V. SIMULATION RESULTS
To evaluate the resultant performance of proposed bandwidth reduction schemes for MC, we modify the H.264/AVC reference software JM 8.2 [4] decoder for simulating the MC memory access. Simulation results are listed in Table II . Five CIF sized video sequences are simulated with quantization parameter set to 20, 30, and 40 for averaging the results. We compare five combinations of IWR-Vertical, IWR, and IWC schemes; the IWR-Vertical scheme equals the IWR scheme without adding horizontal reuse memory (i.e. can be covered by the VIDZ flow). The complete bandwidth reduction scheme (IWR+IWC) apparently can save the most memory bandwidth. From the last column of Table II, the bandwidth optimization result is about 60-80%, and the contribution of each proposed method is as mentioned in Section III. In the 2048×1024 30fps H.264/AVC HDTV decoder specification, the resultant memory bandwidth of proposed MC hardware is less than 200MB/s; the simulated timing budget is also very sufficient (about 100 cycles), which implies the proposed MC is able to support even higher H.264/AVC HDTV decoder specification. 

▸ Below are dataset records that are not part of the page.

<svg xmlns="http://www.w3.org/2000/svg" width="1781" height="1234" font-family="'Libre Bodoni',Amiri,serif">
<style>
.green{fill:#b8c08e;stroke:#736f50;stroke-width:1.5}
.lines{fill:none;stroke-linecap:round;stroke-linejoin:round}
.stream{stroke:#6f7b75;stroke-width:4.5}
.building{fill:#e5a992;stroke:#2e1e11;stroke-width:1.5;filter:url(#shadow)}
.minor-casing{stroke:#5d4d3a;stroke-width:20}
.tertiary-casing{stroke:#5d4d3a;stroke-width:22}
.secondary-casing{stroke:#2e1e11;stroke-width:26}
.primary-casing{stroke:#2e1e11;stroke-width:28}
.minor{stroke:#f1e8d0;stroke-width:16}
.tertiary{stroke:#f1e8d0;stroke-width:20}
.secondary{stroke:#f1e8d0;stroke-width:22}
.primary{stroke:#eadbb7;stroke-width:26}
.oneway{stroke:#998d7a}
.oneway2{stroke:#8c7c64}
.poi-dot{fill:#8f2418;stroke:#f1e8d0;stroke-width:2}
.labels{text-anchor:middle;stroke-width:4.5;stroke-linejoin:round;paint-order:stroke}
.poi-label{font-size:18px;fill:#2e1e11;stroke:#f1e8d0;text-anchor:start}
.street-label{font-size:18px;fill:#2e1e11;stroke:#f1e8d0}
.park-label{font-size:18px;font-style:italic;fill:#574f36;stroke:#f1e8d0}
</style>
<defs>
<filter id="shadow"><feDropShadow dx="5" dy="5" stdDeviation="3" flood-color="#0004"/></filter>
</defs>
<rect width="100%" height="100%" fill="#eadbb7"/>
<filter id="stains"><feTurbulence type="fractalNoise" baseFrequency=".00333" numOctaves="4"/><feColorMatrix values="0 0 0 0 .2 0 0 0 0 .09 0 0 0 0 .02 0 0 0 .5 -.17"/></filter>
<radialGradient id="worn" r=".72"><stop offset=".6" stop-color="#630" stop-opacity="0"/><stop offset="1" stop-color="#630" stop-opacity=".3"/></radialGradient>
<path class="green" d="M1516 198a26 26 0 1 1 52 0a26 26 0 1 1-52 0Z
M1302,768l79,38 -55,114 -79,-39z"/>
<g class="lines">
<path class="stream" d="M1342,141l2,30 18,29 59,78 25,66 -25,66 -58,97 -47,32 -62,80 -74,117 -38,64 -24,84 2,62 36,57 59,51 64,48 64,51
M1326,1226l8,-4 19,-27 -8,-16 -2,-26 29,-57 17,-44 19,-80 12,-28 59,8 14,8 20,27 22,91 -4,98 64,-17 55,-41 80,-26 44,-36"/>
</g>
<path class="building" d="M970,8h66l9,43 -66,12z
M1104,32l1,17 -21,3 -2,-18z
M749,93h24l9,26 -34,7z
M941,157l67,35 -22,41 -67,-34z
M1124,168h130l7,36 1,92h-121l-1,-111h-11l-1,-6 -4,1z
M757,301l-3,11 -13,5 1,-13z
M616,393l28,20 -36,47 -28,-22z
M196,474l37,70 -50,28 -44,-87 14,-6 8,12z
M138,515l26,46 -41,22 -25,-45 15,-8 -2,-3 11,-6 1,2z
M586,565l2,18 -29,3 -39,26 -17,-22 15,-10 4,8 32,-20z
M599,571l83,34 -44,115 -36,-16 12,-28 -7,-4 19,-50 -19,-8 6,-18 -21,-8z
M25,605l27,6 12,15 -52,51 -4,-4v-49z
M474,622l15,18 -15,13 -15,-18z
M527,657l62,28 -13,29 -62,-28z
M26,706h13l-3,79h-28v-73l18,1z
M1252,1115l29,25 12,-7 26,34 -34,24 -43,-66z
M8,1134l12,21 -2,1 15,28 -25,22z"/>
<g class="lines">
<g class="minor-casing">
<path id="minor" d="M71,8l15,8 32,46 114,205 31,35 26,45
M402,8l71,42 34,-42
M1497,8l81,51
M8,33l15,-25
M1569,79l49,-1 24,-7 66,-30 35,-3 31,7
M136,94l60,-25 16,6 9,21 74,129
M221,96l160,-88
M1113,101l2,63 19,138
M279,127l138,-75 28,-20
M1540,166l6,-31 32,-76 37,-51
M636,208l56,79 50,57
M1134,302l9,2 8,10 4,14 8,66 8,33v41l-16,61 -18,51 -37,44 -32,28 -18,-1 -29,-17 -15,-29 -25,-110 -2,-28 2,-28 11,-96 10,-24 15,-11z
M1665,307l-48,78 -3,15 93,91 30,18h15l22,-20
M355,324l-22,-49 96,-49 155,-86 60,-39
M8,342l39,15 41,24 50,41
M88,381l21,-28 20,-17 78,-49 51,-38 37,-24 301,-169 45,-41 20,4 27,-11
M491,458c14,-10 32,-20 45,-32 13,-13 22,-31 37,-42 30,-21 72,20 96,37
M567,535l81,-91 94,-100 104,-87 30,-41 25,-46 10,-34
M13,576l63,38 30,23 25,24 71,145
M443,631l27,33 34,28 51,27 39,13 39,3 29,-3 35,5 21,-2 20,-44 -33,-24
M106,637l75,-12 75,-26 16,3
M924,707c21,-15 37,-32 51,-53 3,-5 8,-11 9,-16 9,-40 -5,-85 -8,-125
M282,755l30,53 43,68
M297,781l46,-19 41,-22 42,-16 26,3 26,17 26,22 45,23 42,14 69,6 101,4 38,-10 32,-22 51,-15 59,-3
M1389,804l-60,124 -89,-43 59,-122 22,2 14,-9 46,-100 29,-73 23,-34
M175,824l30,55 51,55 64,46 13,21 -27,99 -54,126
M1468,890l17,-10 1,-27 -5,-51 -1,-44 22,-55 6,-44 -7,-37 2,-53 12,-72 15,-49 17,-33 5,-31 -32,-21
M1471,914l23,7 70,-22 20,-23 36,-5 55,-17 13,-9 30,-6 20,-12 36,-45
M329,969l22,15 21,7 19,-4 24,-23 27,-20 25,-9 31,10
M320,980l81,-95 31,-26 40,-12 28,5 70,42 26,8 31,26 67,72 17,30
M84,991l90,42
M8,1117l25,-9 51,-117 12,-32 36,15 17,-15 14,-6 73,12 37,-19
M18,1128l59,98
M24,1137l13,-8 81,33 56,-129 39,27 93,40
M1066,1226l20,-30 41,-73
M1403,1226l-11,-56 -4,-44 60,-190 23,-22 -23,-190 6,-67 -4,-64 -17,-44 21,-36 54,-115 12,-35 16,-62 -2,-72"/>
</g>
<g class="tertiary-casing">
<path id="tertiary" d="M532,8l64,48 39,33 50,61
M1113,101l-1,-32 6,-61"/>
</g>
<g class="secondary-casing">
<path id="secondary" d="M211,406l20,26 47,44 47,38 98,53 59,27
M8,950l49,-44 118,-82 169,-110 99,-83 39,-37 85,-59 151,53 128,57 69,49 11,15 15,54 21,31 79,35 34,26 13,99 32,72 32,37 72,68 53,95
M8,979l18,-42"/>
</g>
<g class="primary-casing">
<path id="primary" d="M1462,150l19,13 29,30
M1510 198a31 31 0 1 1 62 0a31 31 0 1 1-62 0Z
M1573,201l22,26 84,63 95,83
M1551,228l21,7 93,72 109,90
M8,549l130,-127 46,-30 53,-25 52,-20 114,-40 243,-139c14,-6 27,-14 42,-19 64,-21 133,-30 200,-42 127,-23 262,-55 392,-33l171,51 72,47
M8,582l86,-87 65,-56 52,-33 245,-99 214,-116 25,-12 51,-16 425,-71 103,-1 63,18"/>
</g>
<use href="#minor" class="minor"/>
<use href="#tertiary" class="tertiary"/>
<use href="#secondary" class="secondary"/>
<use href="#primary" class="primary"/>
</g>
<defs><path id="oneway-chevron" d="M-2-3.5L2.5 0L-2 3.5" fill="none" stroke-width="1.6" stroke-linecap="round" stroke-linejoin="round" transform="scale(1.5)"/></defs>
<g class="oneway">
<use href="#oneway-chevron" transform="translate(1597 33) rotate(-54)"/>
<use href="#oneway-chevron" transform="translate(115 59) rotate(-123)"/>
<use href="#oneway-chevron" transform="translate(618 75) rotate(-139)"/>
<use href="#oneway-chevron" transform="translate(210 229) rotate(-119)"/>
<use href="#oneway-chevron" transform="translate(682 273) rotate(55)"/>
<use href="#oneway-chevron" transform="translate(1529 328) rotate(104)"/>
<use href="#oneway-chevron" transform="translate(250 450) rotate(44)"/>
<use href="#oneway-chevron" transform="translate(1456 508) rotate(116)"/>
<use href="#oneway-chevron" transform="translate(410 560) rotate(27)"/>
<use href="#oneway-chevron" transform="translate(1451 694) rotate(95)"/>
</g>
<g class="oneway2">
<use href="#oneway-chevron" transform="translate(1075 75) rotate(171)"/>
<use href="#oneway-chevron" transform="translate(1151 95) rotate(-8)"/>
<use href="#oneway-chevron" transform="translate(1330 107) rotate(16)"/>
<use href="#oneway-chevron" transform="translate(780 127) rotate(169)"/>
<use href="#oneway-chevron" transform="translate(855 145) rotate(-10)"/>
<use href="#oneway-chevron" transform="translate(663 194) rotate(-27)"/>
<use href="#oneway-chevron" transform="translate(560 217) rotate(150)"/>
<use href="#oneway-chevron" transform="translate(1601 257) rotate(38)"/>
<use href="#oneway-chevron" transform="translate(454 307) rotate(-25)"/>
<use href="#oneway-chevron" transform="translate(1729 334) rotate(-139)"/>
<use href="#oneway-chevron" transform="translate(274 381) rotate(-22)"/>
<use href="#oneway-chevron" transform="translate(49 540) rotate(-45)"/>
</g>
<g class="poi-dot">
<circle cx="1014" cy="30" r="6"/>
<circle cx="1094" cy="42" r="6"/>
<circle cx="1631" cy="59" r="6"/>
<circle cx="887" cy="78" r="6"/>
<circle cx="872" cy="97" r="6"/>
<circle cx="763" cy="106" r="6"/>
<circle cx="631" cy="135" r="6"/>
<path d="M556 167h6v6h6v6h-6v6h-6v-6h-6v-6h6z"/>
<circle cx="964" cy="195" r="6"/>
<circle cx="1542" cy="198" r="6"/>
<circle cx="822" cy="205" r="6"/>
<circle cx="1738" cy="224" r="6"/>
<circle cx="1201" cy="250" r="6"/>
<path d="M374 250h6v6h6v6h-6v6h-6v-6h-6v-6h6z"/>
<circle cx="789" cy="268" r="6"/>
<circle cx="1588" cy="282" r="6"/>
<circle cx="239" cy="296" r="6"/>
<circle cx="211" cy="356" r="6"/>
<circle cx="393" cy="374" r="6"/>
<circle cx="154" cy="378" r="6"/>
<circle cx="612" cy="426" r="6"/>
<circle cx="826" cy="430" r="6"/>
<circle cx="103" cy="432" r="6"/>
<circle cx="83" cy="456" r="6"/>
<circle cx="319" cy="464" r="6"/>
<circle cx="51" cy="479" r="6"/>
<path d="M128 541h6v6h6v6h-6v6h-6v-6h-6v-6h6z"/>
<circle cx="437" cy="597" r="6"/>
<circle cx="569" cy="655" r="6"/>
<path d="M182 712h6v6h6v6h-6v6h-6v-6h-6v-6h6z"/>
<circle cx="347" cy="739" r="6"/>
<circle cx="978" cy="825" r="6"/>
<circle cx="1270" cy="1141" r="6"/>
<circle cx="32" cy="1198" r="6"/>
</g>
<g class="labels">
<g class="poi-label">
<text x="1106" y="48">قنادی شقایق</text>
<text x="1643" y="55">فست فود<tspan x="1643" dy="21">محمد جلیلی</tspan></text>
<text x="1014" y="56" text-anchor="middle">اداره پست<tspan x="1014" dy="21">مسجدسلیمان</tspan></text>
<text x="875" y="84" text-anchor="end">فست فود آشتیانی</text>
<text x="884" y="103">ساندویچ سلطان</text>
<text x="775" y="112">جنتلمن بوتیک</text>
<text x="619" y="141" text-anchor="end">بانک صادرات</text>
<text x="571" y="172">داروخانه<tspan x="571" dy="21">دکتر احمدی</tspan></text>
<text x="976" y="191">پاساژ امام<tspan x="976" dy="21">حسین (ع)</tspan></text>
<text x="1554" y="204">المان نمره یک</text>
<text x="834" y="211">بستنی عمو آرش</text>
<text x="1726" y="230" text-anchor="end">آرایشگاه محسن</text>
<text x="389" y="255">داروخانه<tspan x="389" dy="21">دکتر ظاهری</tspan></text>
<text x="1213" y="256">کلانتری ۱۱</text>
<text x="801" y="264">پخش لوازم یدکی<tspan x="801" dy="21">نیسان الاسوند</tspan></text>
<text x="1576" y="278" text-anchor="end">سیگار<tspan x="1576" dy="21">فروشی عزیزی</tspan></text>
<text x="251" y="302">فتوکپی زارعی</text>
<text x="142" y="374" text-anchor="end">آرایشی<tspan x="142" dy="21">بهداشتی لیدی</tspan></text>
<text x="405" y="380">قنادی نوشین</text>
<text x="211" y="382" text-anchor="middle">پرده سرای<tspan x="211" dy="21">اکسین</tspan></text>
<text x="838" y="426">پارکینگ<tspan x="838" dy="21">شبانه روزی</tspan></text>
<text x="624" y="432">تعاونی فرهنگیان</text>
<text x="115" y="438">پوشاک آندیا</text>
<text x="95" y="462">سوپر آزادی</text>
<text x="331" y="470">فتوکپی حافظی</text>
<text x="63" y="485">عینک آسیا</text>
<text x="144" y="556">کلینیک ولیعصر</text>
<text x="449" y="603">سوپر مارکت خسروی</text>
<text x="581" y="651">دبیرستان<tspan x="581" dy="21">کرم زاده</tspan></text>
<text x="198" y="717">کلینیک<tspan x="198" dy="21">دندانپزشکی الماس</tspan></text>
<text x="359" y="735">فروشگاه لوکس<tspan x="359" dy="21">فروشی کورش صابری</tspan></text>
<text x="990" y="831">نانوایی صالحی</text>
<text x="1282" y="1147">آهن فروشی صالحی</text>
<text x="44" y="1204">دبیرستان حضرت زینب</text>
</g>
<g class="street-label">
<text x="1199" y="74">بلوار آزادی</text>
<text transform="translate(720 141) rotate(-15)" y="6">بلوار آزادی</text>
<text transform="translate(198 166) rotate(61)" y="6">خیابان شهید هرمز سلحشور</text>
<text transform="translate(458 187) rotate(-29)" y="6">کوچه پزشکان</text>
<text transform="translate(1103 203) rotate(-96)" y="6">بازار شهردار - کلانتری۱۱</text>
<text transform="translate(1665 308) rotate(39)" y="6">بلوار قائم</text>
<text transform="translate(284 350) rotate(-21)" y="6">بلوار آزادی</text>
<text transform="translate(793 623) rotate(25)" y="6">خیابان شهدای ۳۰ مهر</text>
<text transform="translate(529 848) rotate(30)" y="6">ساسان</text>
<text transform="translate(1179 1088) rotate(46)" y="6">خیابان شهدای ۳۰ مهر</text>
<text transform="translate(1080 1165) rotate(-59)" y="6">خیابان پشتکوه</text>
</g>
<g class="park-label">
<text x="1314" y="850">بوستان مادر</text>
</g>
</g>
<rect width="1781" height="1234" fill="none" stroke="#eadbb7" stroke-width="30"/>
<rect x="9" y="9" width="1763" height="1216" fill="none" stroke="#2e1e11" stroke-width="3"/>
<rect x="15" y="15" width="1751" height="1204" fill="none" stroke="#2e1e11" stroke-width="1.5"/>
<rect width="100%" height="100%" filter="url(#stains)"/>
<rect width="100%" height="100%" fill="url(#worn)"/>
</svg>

VI. IMPLEMENTATION RESULTS
The proposed MC hardware is implemented in Verilog HDL and synthesized using Synopsys Design Compiler with TSMC 0.18µm cell library, with its clock rate set to 125MHz. The total MC gate count is 46,646 gates. This number includes the synthesized register file for horizontal reuse memory (15,197 gates), which may be reduced using a register file macro. Table  III gives a comparison of the MC key hardware-interpolation unit. Although our work is larger in area, yet our performance is better optimized. Our work also has been integrated into an H.264/AVC HDTV decoder system [5] and verified to function correctly; the system memory bandwidth is saved by 40-50%.
VII. CONCLUSION
In this paper, we propose a memory bandwidth optimized MC hardware design for H.264/AVC HDTV decoder supporting 2048×1024 30fps high definition videos, with 47K logic gates and less than 200MB/s memory bandwidth when operating at 120MHz. Using the proposed VIDZ interpolation flow and IWR/IWC bandwidth reduction schemes, we have successfully designed an H.264/AVC MC with high hardware utilization and low bandwidth requirement. In total, about 60-80% memory bandwidth reduction is achieved.